Minimum Classification Error Based Spectro-Temporal Feature Extraction for Robust Audio Classification

Yuan-Fu Liao, Chia-Hsing Lin, We-Der Fang

National Taipei University of Technology, Taiwan

Mel-frequency cepstral coefficients (MFCCs) are the most popular features for automatic audio classification (AAC). However, MFCCs are often not robust in adverse environment.
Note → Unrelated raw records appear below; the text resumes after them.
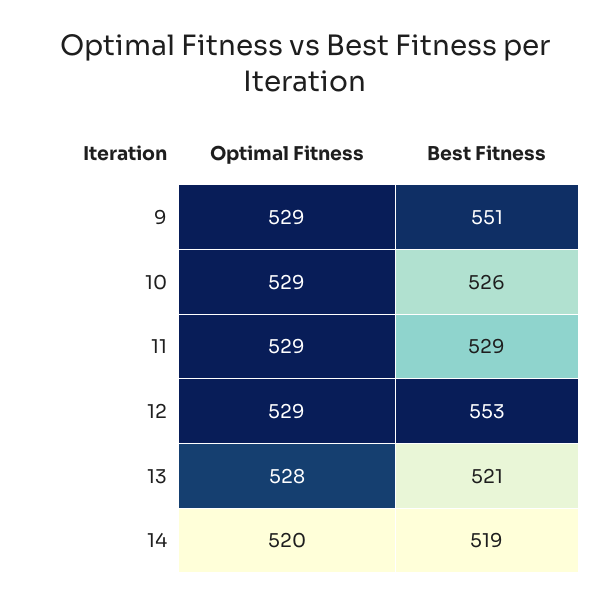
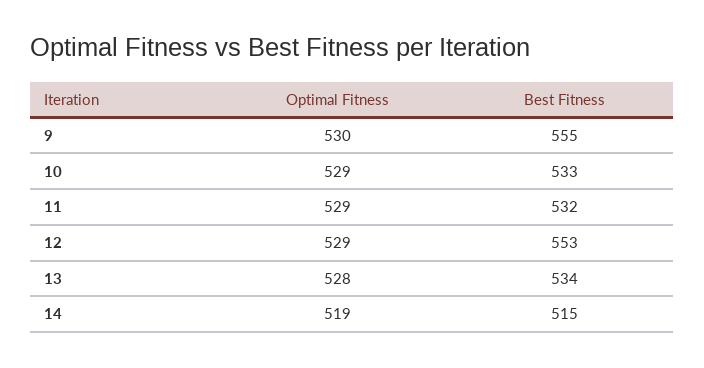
Optimal Fitness, 9: 529 -> 530
Best Fitness, 9: 551 -> 555
Best Fitness, 10: 526 -> 533
Best Fitness, 11: 529 -> 532
Best Fitness, 13: 521 -> 534
Optimal Fitness, 14: 520 -> 519
Best Fitness, 14: 519 -> 515

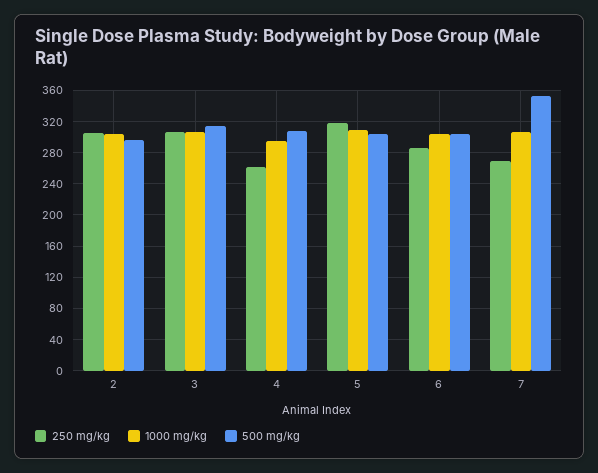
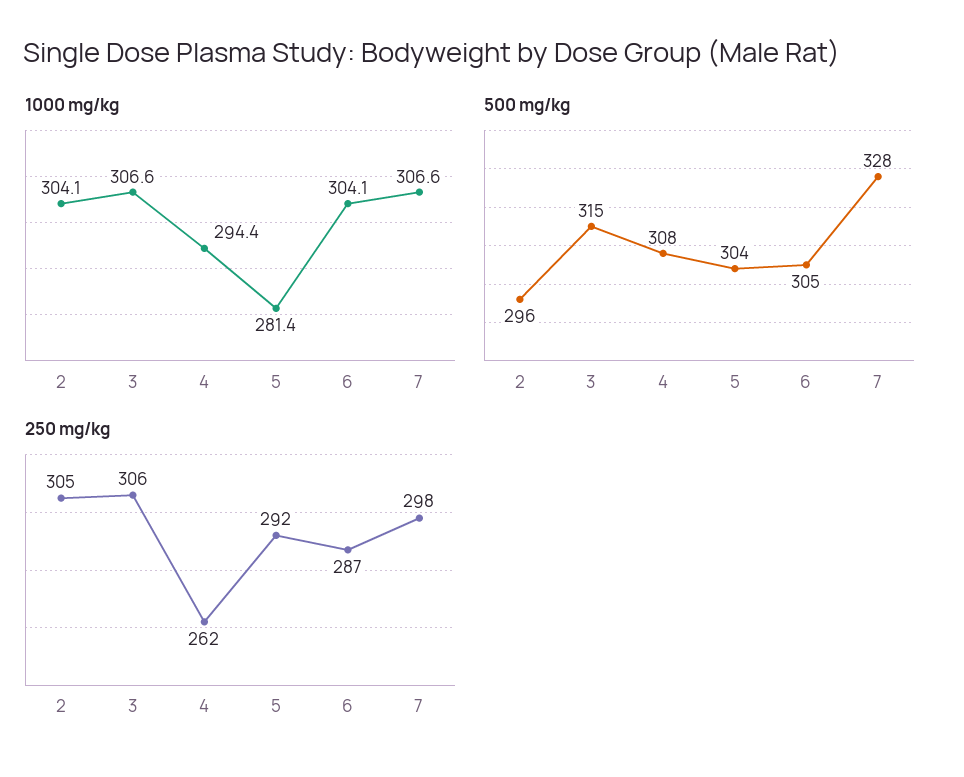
250 mg/kg, 5: 320 -> 292
1000 mg/kg, 5: 310 -> 281.4
250 mg/kg, 7: 270 -> 298
500 mg/kg, 7: 350 -> 328

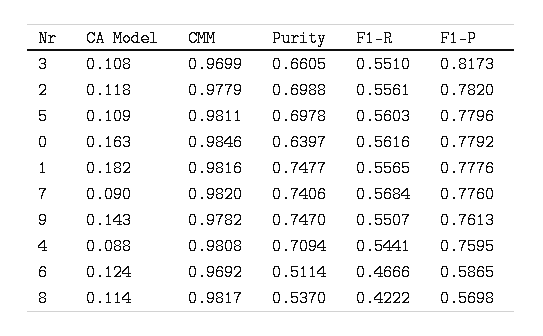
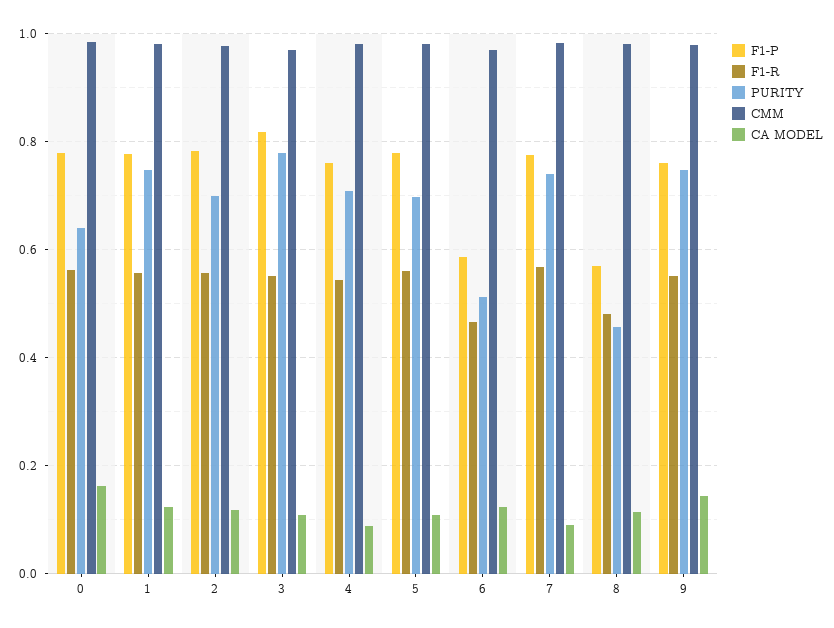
Purity, 3: 0.6605 -> 0.78
CA Model, 1: 0.182 -> 0.12
Purity, 8: 0.537 -> 0.46
F1-R, 8: 0.4222 -> 0.48

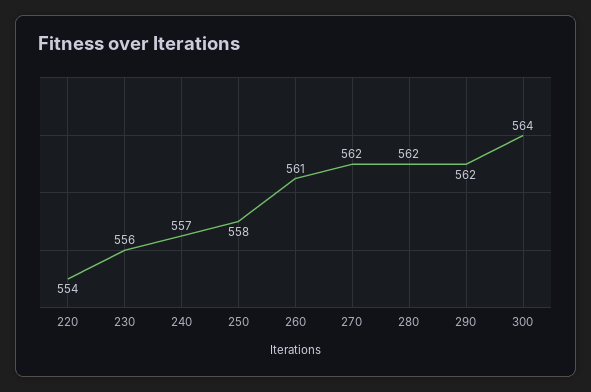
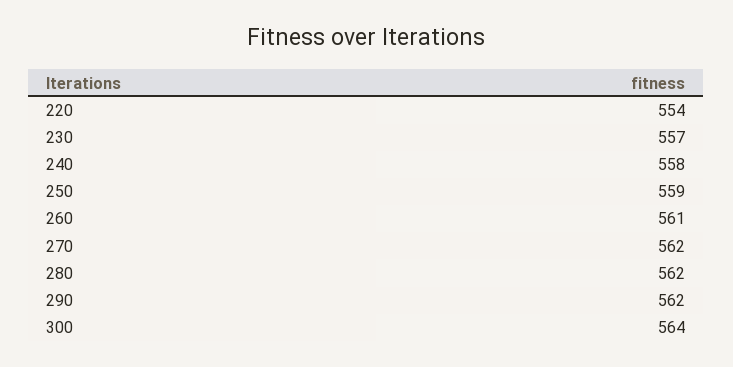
230: 556 -> 557
240: 557 -> 558
250: 558 -> 559

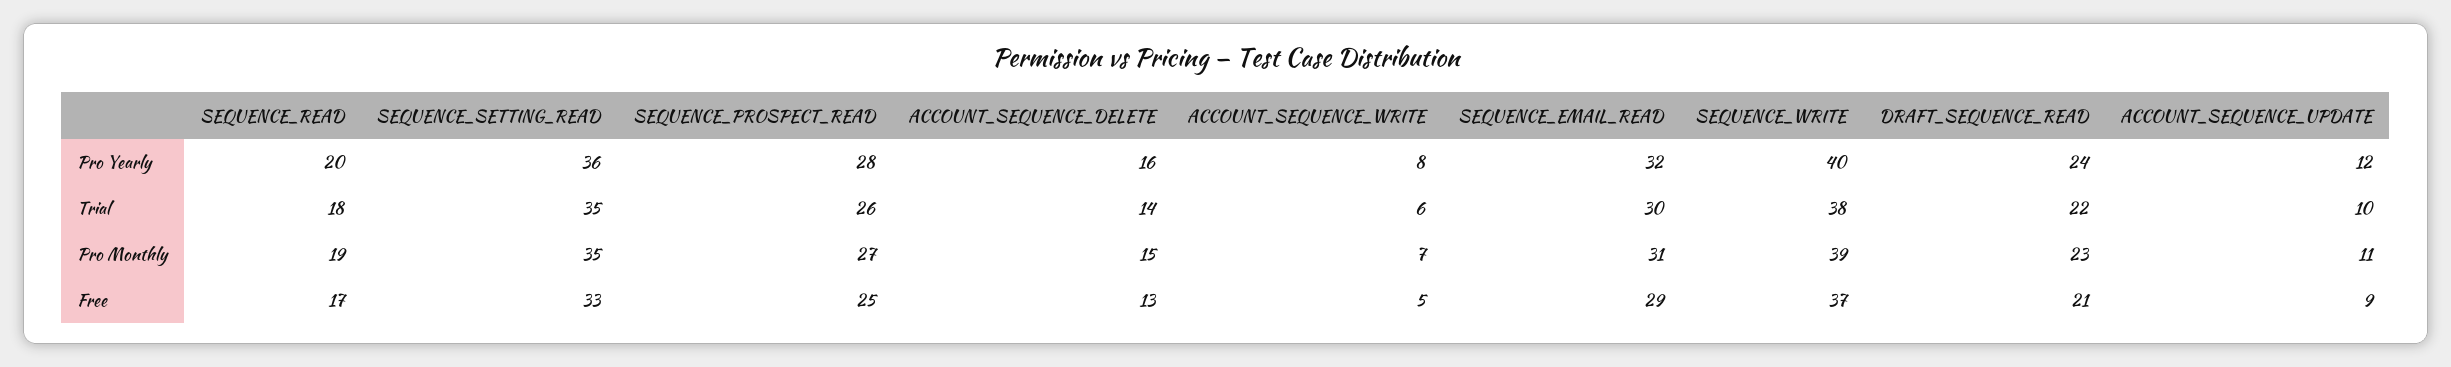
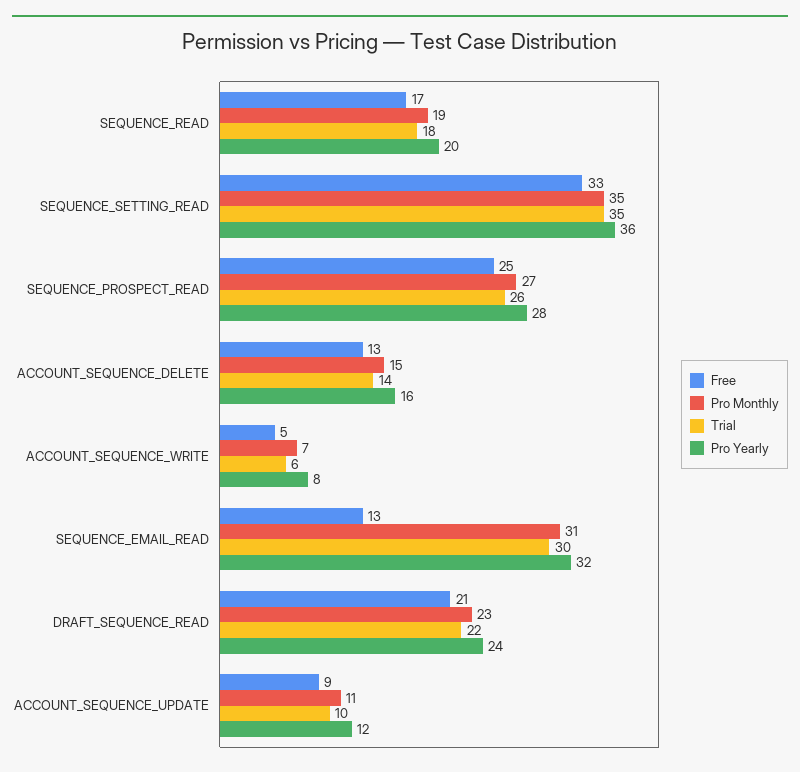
Pro Yearly, SEQUENCE_WRITE: 40 -> none
Trial, SEQUENCE_WRITE: 38 -> none
Pro Monthly, SEQUENCE_WRITE: 39 -> none
Free, SEQUENCE_EMAIL_READ: 29 -> 13
Free, SEQUENCE_WRITE: 37 -> none

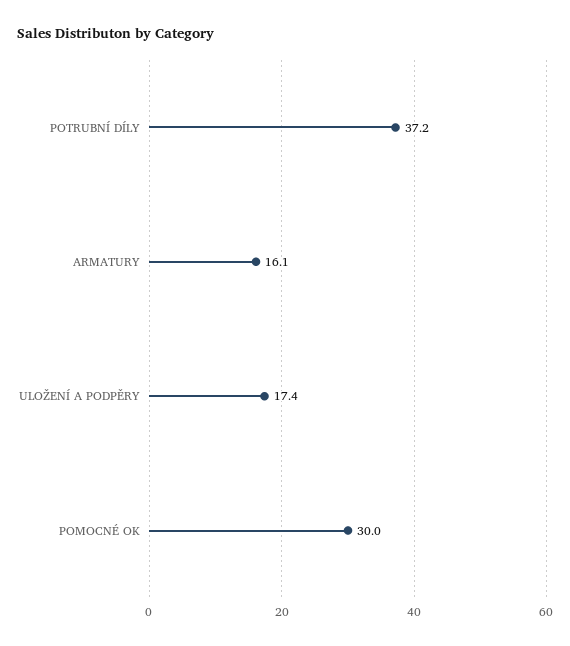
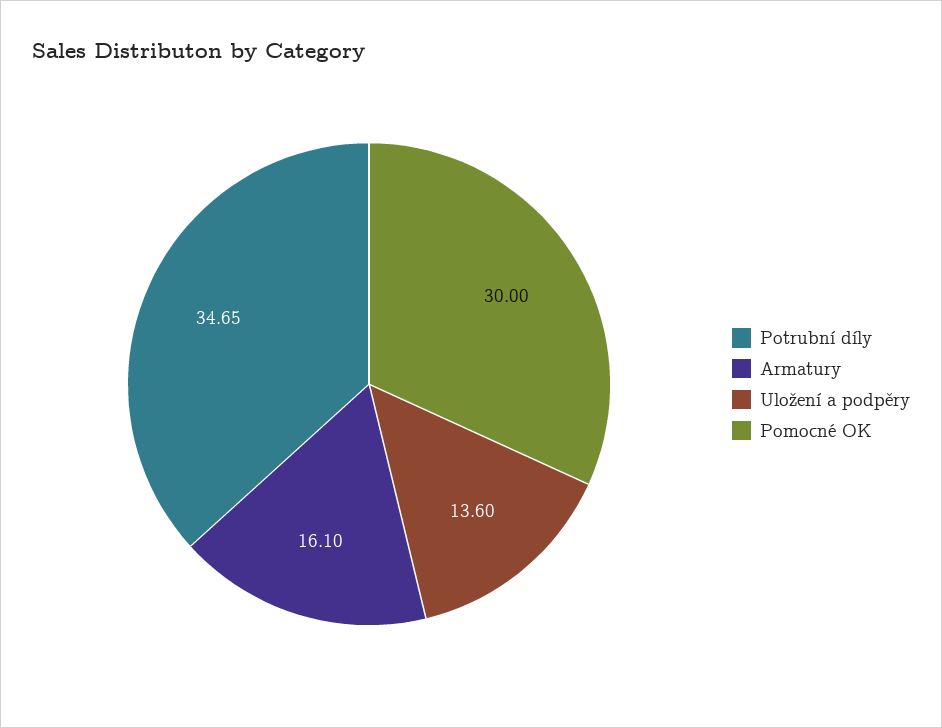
POTRUBNÍ DÍLY: 37.2 -> 34.65
ULOŽENÍ A PODPĚRY: 17.4 -> 13.6

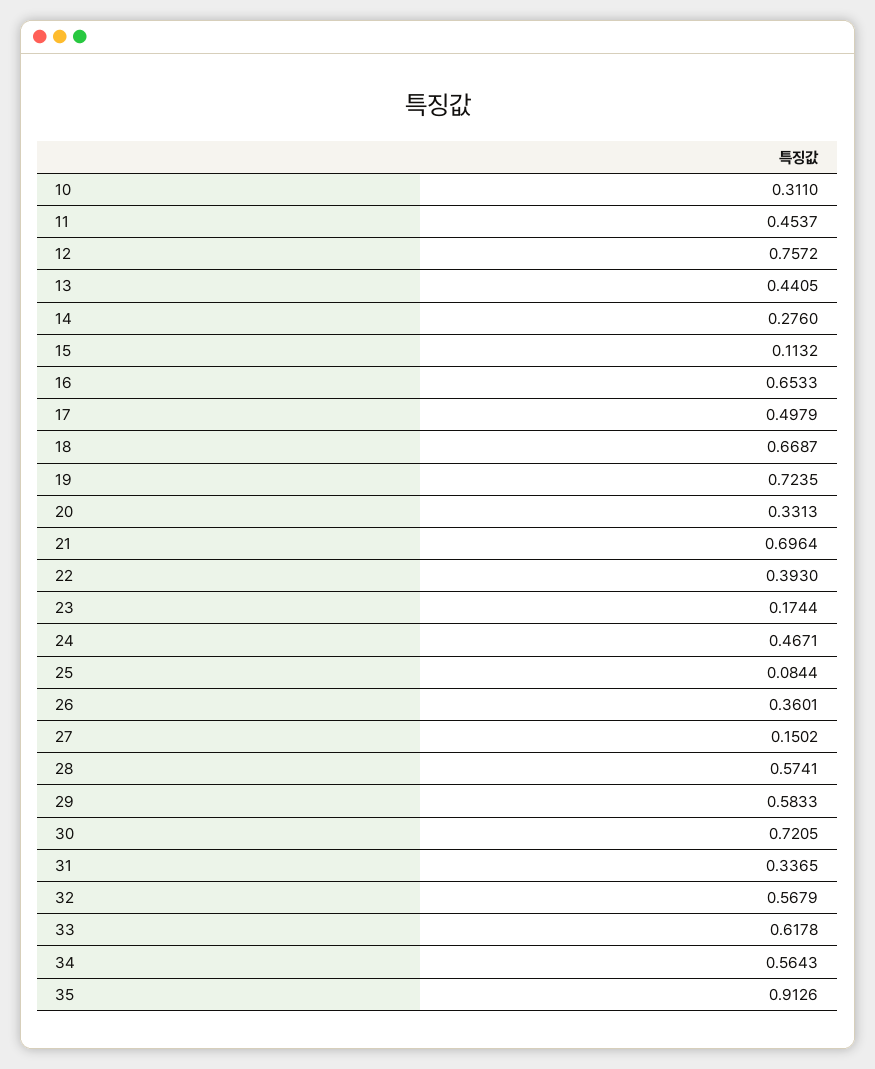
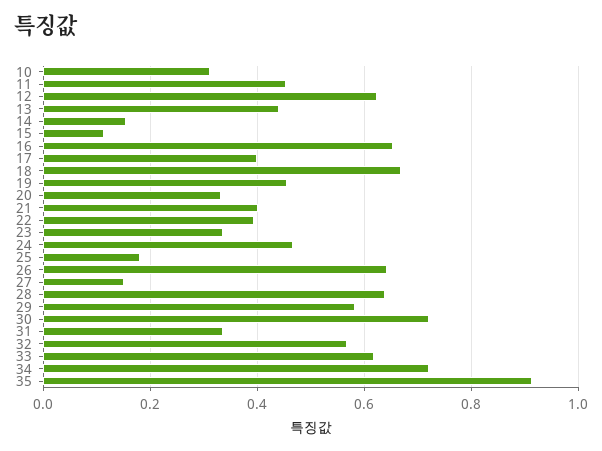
12: 0.7572 -> 0.62
14: 0.276 -> 0.16
17: 0.4979 -> 0.4
19: 0.7235 -> 0.46
21: 0.6964 -> 0.4
23: 0.1744 -> 0.34
25: 0.0844 -> 0.18
26: 0.3601 -> 0.64
28: 0.5741 -> 0.64
34: 0.5643 -> 0.72

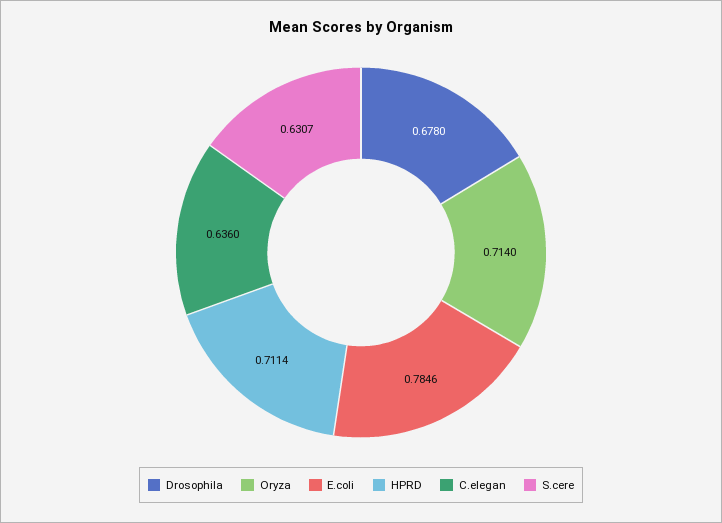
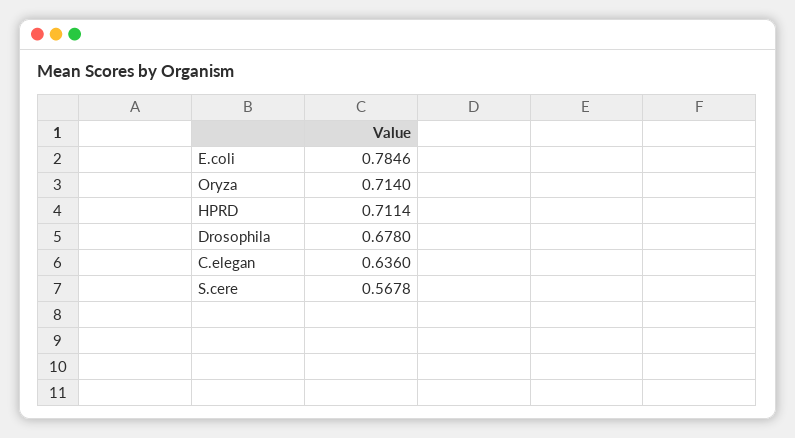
S.cere: 0.6307 -> 0.5678

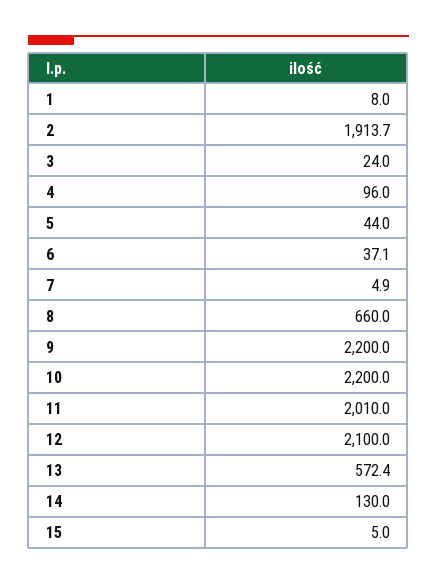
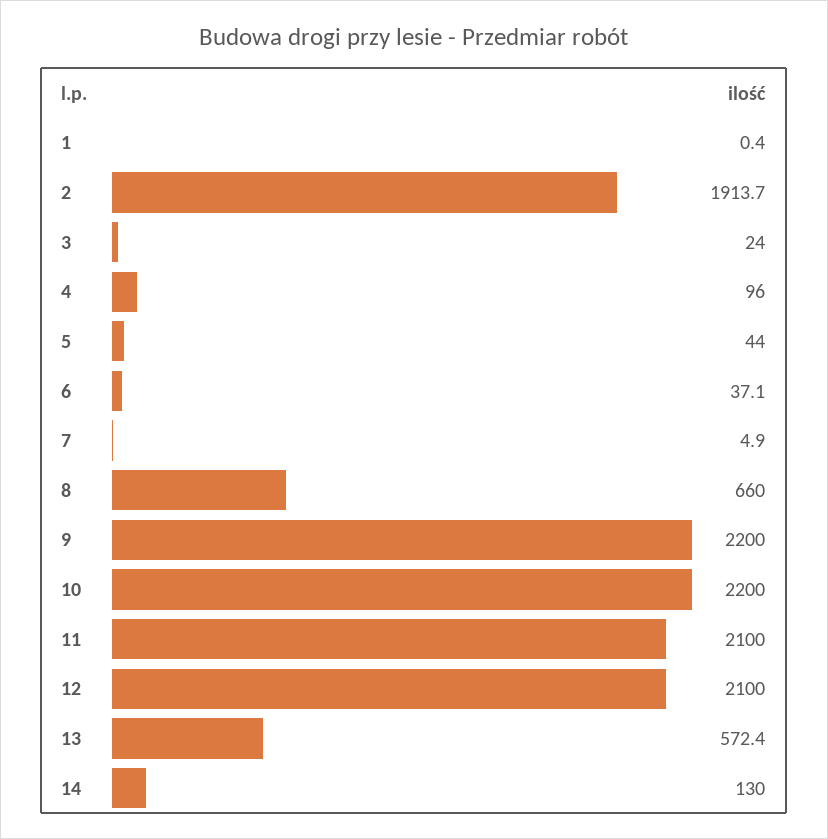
1: 8 -> 0.4
11: 2010 -> 2100
15: 5 -> none

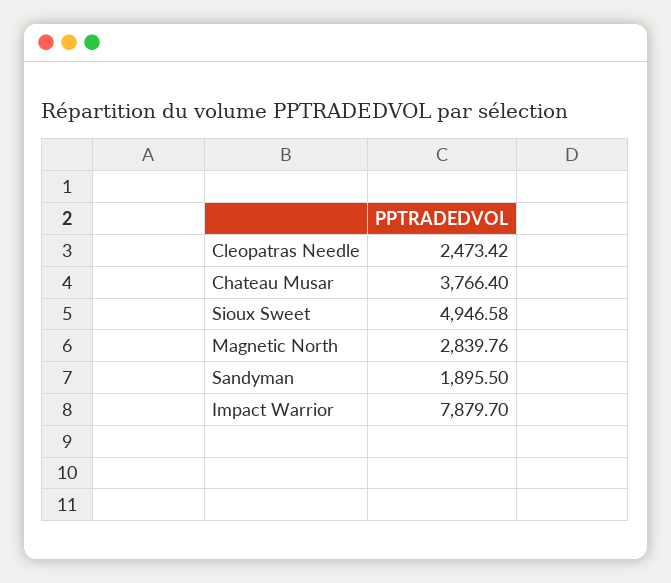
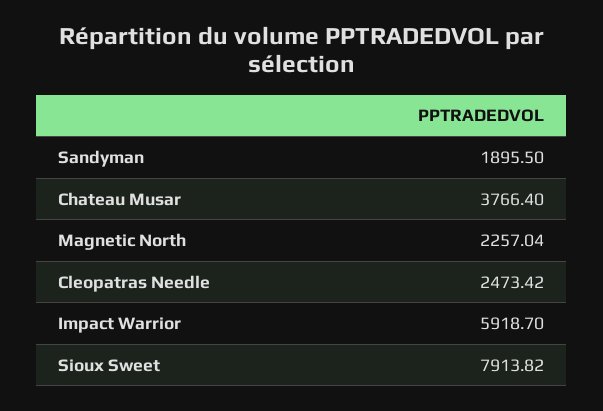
Sioux Sweet: 4946.58 -> 7913.82
Magnetic North: 2839.76 -> 2257.04
Impact Warrior: 7879.7 -> 5918.7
In this paper, a minimum classification error (MCE)-based method is proposed to extract new and robust spectro-temporal features as alternatives to MFCCs. The robustness of the proposed new features is evaluated on noisy non-speech sound of RWCP Sound Scene Database in Real Acoustic Environment database with Aurora 2 multi-condition training task-like settings. Experimental results show the proposed new features achieved the lowest average recognition error rate of 3.17% which is much better than state-of-the-art MFCCs plus mean subtraction, variance normalization and ARMA filtering (MFCC+MVA, 4.31%), Gabor filters with principle component analysis (Gabor+PCA, 4.43%) and linear discriminant analysis (LDA, 4.20%) features. We thus confirm the robustness of the proposed spectro-temporal feature extraction approach.

Full Paper

Bibliographic reference.  Liao, Yuan-Fu / Lin, Chia-Hsing / Fang, We-Der (2011): "Minimum classification error based spectro-temporal feature extraction for robust audio classification", In INTERSPEECH-2011, 241-244.